**Source extract:**
━━━
SINCE its opening four months ago, the school for young Afghan women here has been harassed constantly. The school has been flooded with leaflets condemning women's education as ``immoral'' and ``against Islam.'' Teachers have been threatened by Muslim militants. Students are afraid to attend classes. And now the administrators say they must move the school or face closing.
``This harsh conservative Islam is not Afghan,'' says a woman associated with the school, asking not to be identified. ``People are appalled at what is happening. But they don't dare stand up, because then they will be accused of not being good Muslims. And that's the kiss of death.''
Peshawar, the hub of assistance for millions of Afghan refugees, is facing a wave of harassment against humanitarian aid organizations and women working in their programs.
In recent months, several Christian and private agencies working in nearby refugee camps and in Afghanistan have been attacked and ransacked. Some prominent Afghan moderates have fled Peshawar. And educated Afghan women say they live in fear and uncertainty.
━━━
**Input:**
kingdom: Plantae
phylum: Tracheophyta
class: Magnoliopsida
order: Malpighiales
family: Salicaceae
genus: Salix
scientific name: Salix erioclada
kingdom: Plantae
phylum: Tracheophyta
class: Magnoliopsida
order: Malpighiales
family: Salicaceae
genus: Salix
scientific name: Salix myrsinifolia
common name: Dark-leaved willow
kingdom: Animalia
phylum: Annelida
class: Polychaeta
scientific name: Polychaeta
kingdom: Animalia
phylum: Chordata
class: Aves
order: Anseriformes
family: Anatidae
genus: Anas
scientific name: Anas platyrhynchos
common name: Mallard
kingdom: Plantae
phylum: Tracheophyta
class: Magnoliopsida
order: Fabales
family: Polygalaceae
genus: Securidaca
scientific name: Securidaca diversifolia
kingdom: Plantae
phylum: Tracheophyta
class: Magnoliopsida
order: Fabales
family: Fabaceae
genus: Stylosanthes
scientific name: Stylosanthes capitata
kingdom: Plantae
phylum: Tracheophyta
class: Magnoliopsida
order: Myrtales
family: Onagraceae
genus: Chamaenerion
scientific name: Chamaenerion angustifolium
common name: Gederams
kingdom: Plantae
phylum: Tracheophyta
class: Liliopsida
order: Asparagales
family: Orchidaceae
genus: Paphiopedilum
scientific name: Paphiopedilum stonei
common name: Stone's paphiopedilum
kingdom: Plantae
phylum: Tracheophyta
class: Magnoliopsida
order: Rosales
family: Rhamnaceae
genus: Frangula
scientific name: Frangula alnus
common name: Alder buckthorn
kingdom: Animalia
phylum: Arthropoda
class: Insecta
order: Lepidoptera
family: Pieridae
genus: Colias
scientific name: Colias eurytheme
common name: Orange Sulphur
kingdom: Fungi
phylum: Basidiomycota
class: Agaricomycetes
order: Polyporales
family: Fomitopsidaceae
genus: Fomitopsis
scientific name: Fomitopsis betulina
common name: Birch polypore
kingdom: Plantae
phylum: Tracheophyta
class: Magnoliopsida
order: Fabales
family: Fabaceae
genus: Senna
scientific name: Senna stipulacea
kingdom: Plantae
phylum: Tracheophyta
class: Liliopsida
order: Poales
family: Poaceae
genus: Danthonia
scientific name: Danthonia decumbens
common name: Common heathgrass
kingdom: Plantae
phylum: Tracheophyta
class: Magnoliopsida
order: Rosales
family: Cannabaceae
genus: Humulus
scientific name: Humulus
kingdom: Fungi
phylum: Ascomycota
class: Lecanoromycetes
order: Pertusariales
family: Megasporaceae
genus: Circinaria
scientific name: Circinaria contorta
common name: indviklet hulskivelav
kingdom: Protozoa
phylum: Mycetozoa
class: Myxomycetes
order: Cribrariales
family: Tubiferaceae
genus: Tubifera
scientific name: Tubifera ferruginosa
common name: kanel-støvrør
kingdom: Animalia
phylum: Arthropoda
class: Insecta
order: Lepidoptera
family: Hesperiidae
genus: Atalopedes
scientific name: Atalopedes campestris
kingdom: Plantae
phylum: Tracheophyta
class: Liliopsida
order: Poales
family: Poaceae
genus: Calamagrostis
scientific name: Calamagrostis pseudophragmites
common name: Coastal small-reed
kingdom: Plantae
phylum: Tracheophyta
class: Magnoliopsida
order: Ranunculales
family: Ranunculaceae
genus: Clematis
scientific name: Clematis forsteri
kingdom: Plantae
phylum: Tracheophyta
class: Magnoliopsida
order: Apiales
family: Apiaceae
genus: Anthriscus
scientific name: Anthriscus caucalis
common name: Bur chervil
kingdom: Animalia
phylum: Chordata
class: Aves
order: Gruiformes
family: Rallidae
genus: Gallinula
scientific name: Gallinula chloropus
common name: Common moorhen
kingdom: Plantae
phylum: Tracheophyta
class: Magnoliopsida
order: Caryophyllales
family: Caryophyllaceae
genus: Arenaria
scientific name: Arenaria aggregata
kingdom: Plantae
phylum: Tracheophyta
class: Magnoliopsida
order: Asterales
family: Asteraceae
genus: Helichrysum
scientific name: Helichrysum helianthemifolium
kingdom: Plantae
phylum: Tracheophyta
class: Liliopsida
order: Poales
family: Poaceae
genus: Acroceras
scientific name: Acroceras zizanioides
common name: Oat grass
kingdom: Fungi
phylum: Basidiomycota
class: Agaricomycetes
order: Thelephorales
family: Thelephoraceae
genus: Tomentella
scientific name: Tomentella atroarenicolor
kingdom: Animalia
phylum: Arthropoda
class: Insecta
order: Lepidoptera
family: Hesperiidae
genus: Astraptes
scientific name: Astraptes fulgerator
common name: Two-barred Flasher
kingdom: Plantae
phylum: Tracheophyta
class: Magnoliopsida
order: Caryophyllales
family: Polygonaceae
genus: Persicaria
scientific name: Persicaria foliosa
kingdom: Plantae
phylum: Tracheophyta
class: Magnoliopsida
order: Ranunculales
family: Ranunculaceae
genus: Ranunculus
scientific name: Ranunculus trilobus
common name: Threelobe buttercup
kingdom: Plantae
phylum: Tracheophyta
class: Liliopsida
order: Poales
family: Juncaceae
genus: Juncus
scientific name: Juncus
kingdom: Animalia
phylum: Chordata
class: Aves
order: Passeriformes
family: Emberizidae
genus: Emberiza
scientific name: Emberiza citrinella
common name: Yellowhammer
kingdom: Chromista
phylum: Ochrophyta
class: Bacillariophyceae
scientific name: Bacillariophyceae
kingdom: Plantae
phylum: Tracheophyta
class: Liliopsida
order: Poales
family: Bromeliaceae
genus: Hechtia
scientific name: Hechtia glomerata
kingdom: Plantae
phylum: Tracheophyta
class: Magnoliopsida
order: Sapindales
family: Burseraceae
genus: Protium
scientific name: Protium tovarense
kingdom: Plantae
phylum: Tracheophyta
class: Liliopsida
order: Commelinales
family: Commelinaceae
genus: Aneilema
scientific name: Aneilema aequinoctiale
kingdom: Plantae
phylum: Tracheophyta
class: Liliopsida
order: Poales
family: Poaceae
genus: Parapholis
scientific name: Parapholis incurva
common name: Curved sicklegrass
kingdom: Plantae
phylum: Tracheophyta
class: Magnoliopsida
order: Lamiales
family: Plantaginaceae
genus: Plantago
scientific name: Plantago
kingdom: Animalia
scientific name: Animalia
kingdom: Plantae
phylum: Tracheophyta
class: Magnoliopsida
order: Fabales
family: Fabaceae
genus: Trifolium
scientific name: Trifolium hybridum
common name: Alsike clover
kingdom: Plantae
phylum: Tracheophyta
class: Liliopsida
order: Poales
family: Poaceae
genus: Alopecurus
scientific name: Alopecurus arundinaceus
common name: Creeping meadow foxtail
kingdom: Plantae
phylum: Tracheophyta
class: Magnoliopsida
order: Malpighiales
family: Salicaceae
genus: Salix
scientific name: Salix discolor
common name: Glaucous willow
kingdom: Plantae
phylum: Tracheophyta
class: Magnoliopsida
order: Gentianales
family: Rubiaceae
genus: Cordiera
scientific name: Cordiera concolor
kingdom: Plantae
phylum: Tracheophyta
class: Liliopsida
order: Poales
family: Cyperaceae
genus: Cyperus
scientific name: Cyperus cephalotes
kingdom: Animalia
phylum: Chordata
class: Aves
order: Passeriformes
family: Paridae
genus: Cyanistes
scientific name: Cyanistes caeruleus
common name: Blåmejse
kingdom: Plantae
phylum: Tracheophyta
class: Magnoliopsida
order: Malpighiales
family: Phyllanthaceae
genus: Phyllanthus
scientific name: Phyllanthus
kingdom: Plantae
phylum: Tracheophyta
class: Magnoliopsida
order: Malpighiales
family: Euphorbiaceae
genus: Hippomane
━━━
**Exercise tasks:**
A – Convert the listing, from the line holding "family: Polygonaceae" through the line holding "family: Burseraceae" (both included), into a two-column CSV with the headers rank and name. Give one row per line, put each value in its own quoted field, and replace any line breaks with spaces.
B – Extend the report on harassment of Afghan women and aid groups in Peshawar, starting after its final sentence.

**Results for the exercise:**
A –
rank,name
"family:","Polygonaceae"
"genus:","Persicaria"
"scientific name:","Persicaria foliosa"
"kingdom:","Plantae"
"phylum:","Tracheophyta"
"class:","Magnoliopsida"
"order:","Ranunculales"
"family:","Ranunculaceae"
"genus:","Ranunculus"
"scientific name:","Ranunculus trilobus"
"common name:","Threelobe buttercup"
"kingdom:","Plantae"
"phylum:","Tracheophyta"
"class:","Liliopsida"
"order:","Poales"
"family:","Juncaceae"
"genus:","Juncus"
"scientific name:","Juncus"
"kingdom:","Animalia"
"phylum:","Chordata"
"class:","Aves"
"order:","Passeriformes"
"family:","Emberizidae"
"genus:","Emberiza"
"scientific name:","Emberiza citrinella"
"common name:","Yellowhammer"
"kingdom:","Chromista"
"phylum:","Ochrophyta"
"class:","Bacillariophyceae"
"scientific name:","Bacillariophyceae"
"kingdom:","Plantae"
"phylum:","Tracheophyta"
"class:","Liliopsida"
"order:","Poales"
"family:","Bromeliaceae"
"genus:","Hechtia"
"scientific name:","Hechtia glomerata"
"kingdom:","Plantae"
"phylum:","Tracheophyta"
"class:","Magnoliopsida"
"order:","Sapindales"
"family:","Burseraceae"

B –
``This is one of the most difficult and depressing periods for Afghans,'' says Nancy Hatch Dupree, an American who has lived here for 35 years. ``Whoever is manipulating this is pushing the button which creates emotional chaos.''
No one is sure who is behind the extremist groups that call themselves the Council of Islamic Jihad and Mujahid Brothers.
Some blame prominent Afghan fundamentalists who are worried that their influence is waning. Some Arab-backed Islamic relief agencies, which fund Afghan moderates and militants alike, also are widely suspected. Diplomats trace some of the harassment to hostels run by some of these groups for Muslim militants on their way to fight in Afghanistan.
``Many of these Muslim groups do legitimate humanitarian work but have a different view than the West,'' says a prominent Afghan. ``They may give humanitarian aid, but they also don't hesitate to provide military help and push their own agenda.''
With corruption widespread among resistance politicians and the refugees dismayed at the leadership vacuum, fundamentalism continues to have a hold on young Afghans.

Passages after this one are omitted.